Without changing a thing, reproduce the entire listing and leave out its pictures.

Exercise data:
================

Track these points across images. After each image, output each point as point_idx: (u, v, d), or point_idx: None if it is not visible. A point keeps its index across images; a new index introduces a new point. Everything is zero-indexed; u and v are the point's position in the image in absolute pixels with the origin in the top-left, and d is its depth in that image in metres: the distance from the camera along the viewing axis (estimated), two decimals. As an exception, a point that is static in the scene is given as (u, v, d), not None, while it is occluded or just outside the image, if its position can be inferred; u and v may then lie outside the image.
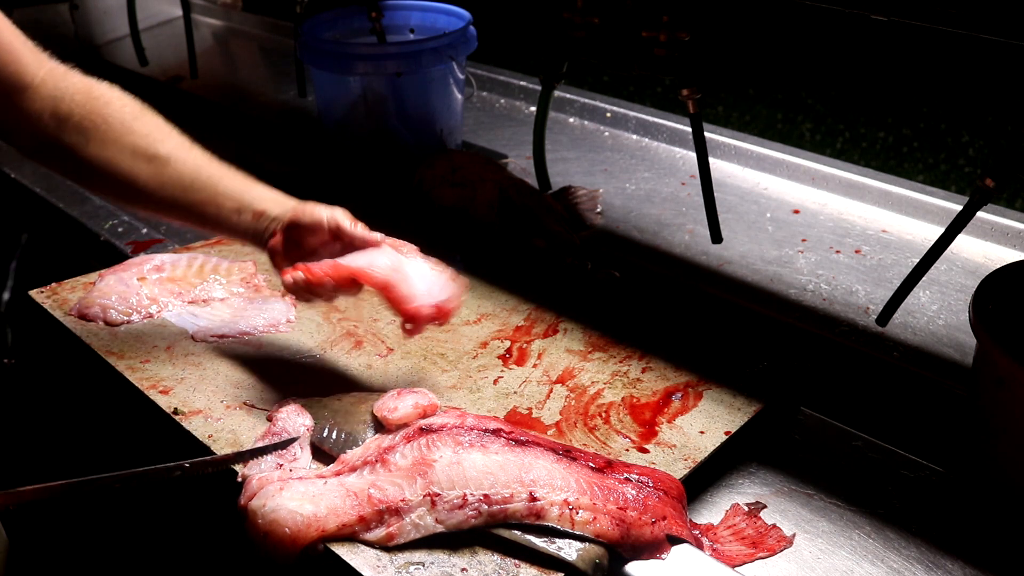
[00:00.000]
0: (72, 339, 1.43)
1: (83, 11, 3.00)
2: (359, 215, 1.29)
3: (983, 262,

================

Reply:
Track these points across images. After each image, output each point as point_idx: (u, v, d), or point_idx: None if it is not visible. A point keeps its index across images; a new index introduces a new point. Everything is zero-indexed; u and v are the point's position in the image in absolute pixels with the origin in the top-left, and d is its depth in that image in metres: the distance from the camera along the viewing axis (estimated), two decimals. As an exception, a point that is static in the scene is given as (u, v, d), not None, while it is occluded or just outside the image, if its position can be inferred; u and v may then lie outside the image.
[00:00.000]
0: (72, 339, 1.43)
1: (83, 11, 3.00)
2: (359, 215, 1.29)
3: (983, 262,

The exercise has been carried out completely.